Tucson did not meet the test, with 2019 election turnout at 39.3% versus 67% of Tucsonans who had cast ballots in 2018. But city leaders chose to ignore the law and scheduled the next election for 2021.

Brnovich said the city was acting illegally and asked the Supreme Court to intercede.
In the new legal filings, Cabou told the justices this new version is no more legal than prior efforts.
"Our state is among a very few in which the powers of charter cities stem not from acts of the legislature, but instead from the same constitution that created the legislature itself,'' Cabou wrote. And he said that courts, in prior legal fights between Tucson and Brnovich, have concluded that charter cities have autonomy in structuring their own governments, including "the method and manner of conducting elections in the city.''

The 2018 law, Cabou told the justices, didn't change any of that, even with the triggers about voter turnout.

"The legislature impermissibly seeks to substitute its policy choices for those of the city,'' he said. And he said this isn't just what the council wants.
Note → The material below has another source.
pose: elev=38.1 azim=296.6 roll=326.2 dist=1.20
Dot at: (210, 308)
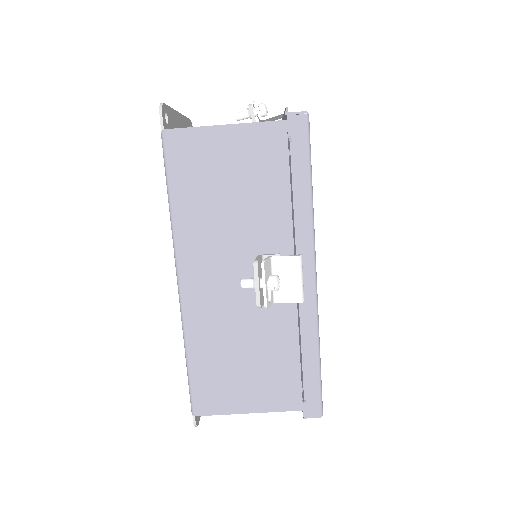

He pointed out that the council put a measure on the November 2018 ballot asking them if they wanted to go to even-year elections. The measure, Proposition 408, was defeated with 42.2% in favor and 57.8% opposed.
Cabou does not dispute the lower turnout in the most recent city election. But he called that irrelevant.
"The state simply lacks an interest in the turnout for elections in charter cities,'' Cabou said. Anyway, he said, there are good reasons for having separate local elections.
"Removing all other county, state and federal elections from the ballot thus allows the city to obtain the full focus of the electorate and insulate its electoral processes from the influence of partisan issues that are inevitably interwoven with federal, state, and county elections,'' he said. "With this full focus, the local community and electorate are more informed on the local matters coming up for a vote at the city's election.''

And then there's the simple fact that if Tucson elected it council members at the same time they would all end up at the bottom of the ballot, pretty much after every other candidate.
Then there's the fact that Cabou pointed out the Arizona Constitution bars enactment of special laws regarding the conduct of elections.

What is legal, Cabou told the justices, are laws that can be applied not only to all situations but that also are "elastic.'' That means any city that finds itself subject to the law has a way of extracting itself by changing policies or anything else so that it no longer meets the conditions.
Here, however, Cabou pointed out that the law is permanent: Once a city's turnout drops below a trigger point, it can never get back its local election dates, even if future turnout improves to the point where it should no longer have to have consolidated elections.

Finally, Cabou said implementing the law would mean the mayor and some people now serving on the council would have their terms extended to five years as part of the transition to an even-year cycle, overruling the decision of voters to put them in office for just four years.
The justices are scheduled to consider the issue in December.